■ **Exercise objective**:
Scan the data for "Преобразователь" and copy the lines it appears in.

Extracted page text data:
◇ ◇ ◇ ◇

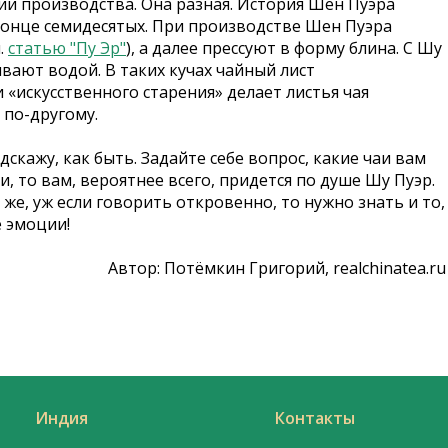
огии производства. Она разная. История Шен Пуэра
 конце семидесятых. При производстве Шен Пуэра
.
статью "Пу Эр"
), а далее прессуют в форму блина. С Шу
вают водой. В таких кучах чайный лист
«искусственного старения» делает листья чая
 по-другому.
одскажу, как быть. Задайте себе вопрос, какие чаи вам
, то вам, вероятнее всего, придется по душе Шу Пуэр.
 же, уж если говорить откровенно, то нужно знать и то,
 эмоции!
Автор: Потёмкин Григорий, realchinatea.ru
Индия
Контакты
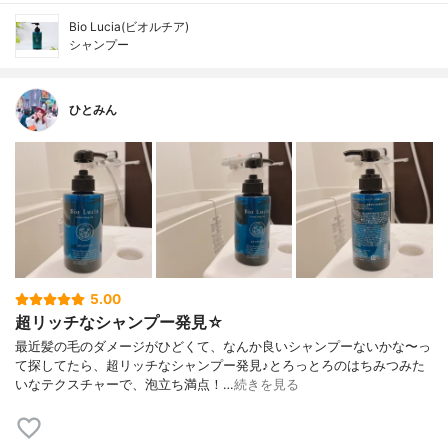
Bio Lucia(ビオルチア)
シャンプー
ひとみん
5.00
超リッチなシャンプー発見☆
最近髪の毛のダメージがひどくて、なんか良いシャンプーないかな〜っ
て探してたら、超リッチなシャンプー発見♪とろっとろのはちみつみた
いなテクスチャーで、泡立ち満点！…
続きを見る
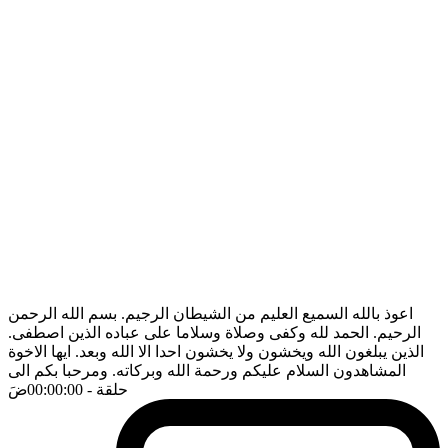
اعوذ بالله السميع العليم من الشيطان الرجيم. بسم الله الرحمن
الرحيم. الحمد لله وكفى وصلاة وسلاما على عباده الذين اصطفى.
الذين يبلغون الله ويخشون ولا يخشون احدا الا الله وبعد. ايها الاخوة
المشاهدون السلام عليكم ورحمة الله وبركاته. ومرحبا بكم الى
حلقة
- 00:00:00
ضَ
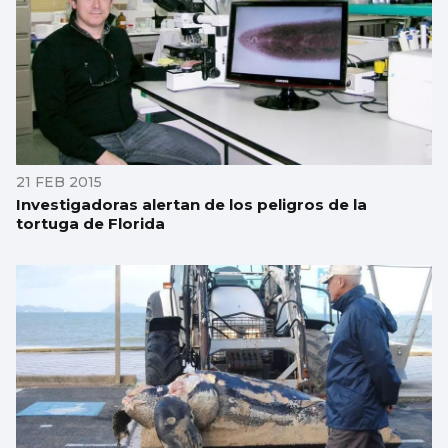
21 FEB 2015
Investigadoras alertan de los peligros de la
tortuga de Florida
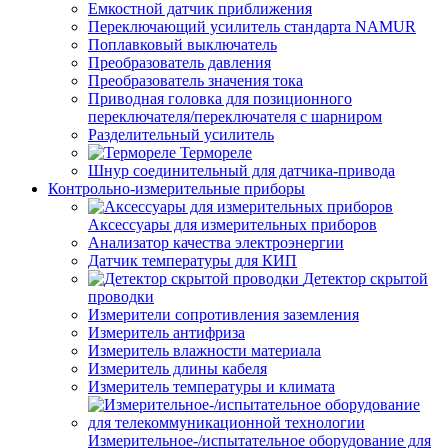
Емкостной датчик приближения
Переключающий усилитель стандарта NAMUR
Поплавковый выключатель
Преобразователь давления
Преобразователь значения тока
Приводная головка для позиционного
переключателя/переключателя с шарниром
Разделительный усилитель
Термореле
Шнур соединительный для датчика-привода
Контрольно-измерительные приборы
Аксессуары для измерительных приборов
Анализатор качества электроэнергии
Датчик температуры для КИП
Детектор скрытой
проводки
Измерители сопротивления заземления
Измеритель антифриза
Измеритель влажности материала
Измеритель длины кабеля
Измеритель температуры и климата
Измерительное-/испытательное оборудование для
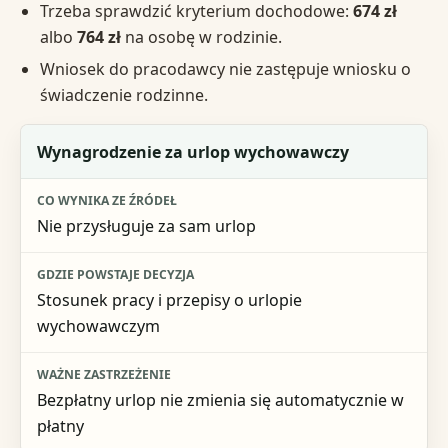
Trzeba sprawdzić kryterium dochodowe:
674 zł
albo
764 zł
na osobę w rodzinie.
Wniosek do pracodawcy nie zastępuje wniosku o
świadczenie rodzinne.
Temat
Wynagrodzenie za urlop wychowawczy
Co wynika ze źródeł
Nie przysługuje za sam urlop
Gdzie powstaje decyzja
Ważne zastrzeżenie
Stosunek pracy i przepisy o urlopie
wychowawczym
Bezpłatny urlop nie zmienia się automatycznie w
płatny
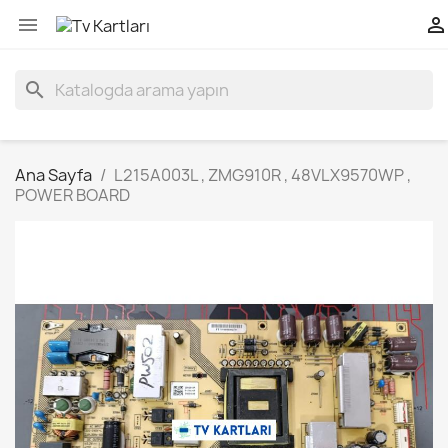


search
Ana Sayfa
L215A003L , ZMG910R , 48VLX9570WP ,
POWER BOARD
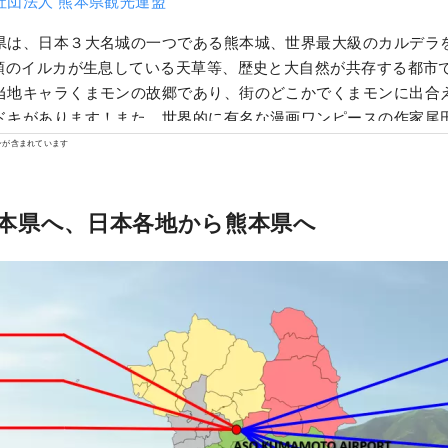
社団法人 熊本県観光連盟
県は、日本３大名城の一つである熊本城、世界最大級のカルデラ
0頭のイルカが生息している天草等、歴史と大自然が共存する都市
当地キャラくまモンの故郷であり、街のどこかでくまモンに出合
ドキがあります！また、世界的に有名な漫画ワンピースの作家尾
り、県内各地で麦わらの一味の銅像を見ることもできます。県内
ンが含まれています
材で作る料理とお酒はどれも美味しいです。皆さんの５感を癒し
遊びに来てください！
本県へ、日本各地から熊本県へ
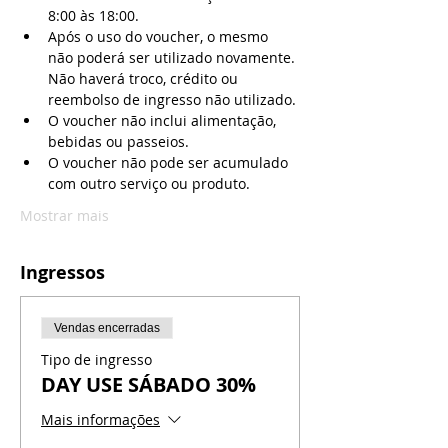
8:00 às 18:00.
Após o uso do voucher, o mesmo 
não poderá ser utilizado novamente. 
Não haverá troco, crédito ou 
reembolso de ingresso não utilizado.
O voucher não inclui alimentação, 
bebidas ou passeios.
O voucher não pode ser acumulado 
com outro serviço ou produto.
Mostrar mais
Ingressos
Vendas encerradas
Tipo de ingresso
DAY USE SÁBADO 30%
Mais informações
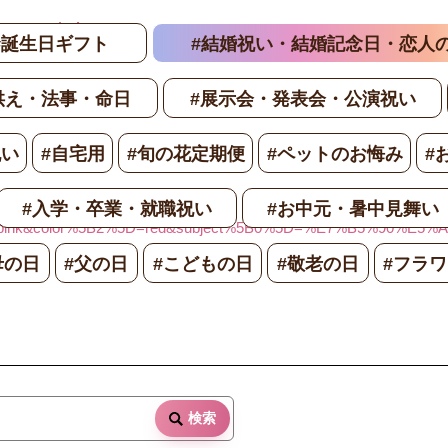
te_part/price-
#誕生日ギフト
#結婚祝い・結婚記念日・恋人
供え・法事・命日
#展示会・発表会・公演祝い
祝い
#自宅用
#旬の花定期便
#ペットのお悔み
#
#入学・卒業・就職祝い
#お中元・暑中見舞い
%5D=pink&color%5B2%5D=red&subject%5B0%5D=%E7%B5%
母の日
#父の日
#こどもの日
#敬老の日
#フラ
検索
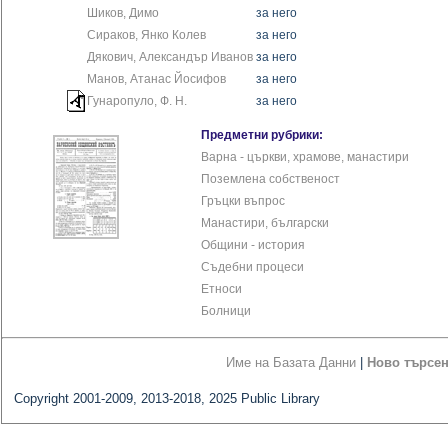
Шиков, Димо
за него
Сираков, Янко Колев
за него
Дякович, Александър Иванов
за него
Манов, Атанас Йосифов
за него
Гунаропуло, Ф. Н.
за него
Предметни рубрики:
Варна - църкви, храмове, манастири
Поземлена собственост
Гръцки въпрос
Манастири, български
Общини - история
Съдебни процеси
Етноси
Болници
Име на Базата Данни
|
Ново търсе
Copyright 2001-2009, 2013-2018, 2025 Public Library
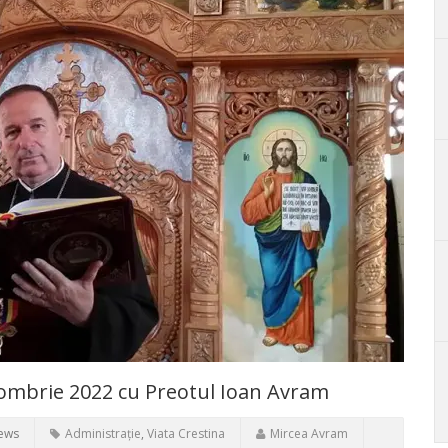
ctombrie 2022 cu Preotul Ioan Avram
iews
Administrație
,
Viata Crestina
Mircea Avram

◇ ◇ ◇ ◇

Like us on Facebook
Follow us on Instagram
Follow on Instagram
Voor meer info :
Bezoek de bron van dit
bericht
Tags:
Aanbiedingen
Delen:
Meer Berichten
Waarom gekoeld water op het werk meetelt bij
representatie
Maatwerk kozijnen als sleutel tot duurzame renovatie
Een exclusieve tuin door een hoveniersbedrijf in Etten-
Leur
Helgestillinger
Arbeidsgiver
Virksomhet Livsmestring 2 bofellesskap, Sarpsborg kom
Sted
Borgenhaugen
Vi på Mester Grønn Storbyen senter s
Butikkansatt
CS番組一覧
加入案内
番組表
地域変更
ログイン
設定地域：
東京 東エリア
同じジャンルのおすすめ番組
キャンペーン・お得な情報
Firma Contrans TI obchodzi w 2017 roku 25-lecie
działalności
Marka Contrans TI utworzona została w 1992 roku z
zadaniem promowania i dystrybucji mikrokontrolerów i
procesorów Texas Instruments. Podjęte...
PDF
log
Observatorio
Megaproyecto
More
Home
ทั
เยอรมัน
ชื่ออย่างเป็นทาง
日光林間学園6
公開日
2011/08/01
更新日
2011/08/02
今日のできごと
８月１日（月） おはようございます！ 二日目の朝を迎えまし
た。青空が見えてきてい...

◇ ◇ ◇ ◇

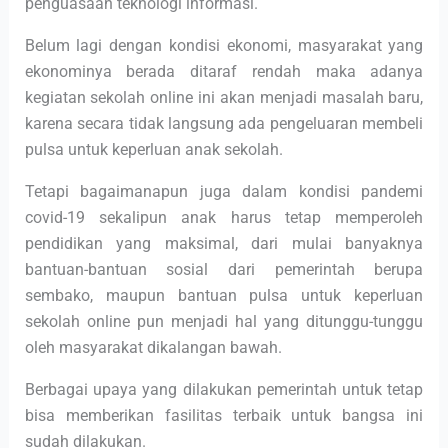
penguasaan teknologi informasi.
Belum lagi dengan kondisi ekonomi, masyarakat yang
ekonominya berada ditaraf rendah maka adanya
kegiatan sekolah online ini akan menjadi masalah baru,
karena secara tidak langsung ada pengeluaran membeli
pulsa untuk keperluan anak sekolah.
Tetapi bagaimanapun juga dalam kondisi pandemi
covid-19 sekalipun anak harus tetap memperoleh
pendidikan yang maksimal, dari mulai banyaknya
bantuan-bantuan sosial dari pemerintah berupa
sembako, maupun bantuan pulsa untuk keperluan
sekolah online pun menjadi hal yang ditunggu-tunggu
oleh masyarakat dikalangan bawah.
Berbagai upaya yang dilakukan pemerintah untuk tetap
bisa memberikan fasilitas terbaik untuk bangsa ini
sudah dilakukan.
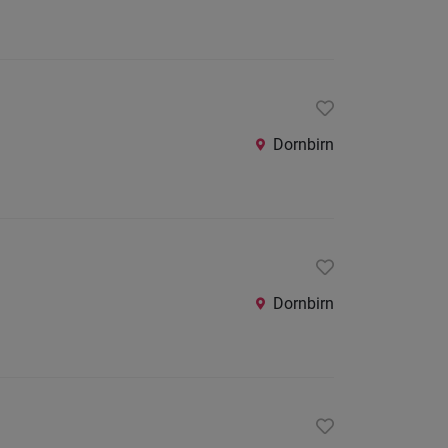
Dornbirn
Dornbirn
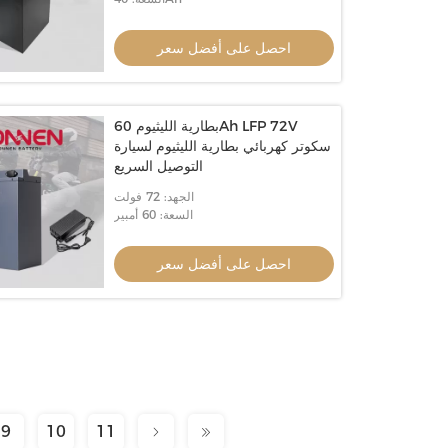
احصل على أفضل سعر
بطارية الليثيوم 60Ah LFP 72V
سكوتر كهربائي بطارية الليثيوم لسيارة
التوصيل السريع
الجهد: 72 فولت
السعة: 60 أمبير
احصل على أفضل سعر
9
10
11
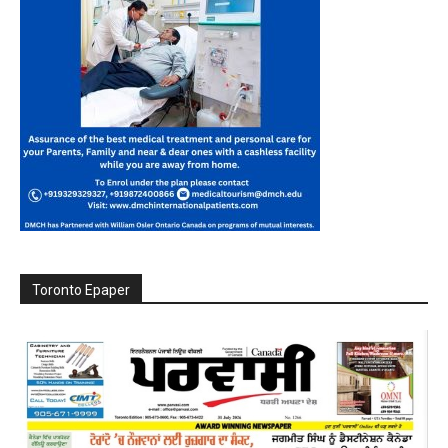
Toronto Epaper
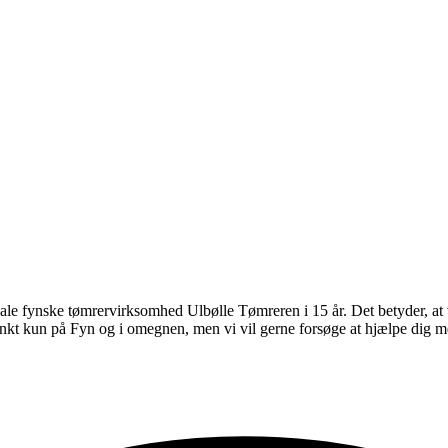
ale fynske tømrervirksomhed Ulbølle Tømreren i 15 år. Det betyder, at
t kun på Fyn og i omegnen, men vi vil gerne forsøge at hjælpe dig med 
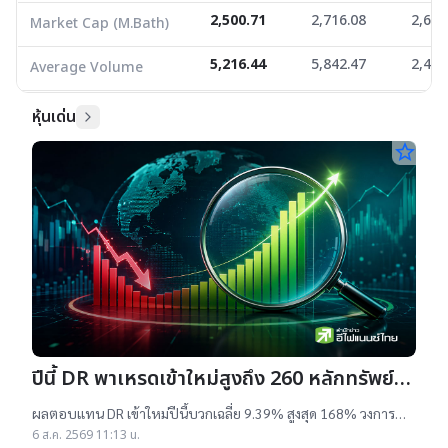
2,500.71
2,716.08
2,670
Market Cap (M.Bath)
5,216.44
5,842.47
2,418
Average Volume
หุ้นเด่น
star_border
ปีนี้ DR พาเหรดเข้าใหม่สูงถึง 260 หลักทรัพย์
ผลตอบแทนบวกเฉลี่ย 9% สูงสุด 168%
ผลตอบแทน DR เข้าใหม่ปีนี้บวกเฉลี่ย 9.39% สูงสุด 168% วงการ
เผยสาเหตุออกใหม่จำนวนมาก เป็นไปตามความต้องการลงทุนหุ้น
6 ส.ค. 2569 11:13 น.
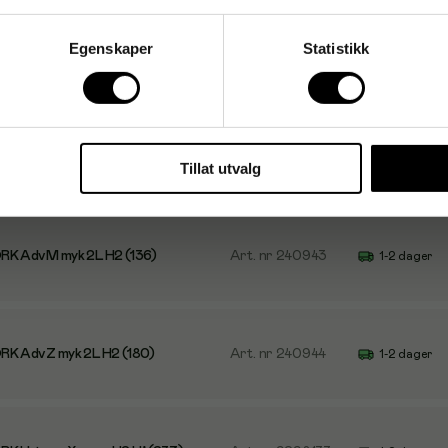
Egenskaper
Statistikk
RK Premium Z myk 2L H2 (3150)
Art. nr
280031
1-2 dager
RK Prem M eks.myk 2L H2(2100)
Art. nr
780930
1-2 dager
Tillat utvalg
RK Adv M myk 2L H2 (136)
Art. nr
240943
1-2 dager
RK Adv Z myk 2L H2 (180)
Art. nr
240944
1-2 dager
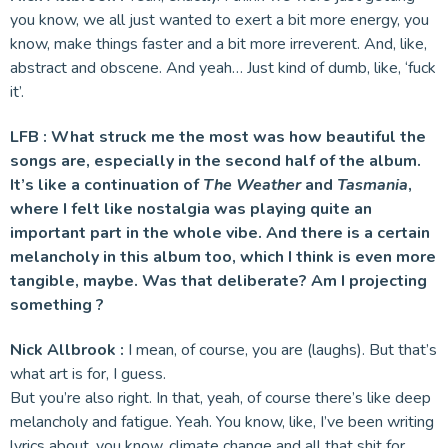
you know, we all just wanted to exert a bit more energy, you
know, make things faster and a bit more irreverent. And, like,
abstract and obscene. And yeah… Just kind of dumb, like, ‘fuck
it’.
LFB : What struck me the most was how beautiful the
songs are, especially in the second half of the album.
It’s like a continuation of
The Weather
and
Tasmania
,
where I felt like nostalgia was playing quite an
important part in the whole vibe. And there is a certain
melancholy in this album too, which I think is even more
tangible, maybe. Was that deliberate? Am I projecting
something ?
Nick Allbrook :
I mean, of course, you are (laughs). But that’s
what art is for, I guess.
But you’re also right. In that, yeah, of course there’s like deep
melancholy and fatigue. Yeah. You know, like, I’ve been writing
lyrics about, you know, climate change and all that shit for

◇ ◇ ◇ ◇

■ **Task output**:
Преобразователь давления
Преобразователь значения тока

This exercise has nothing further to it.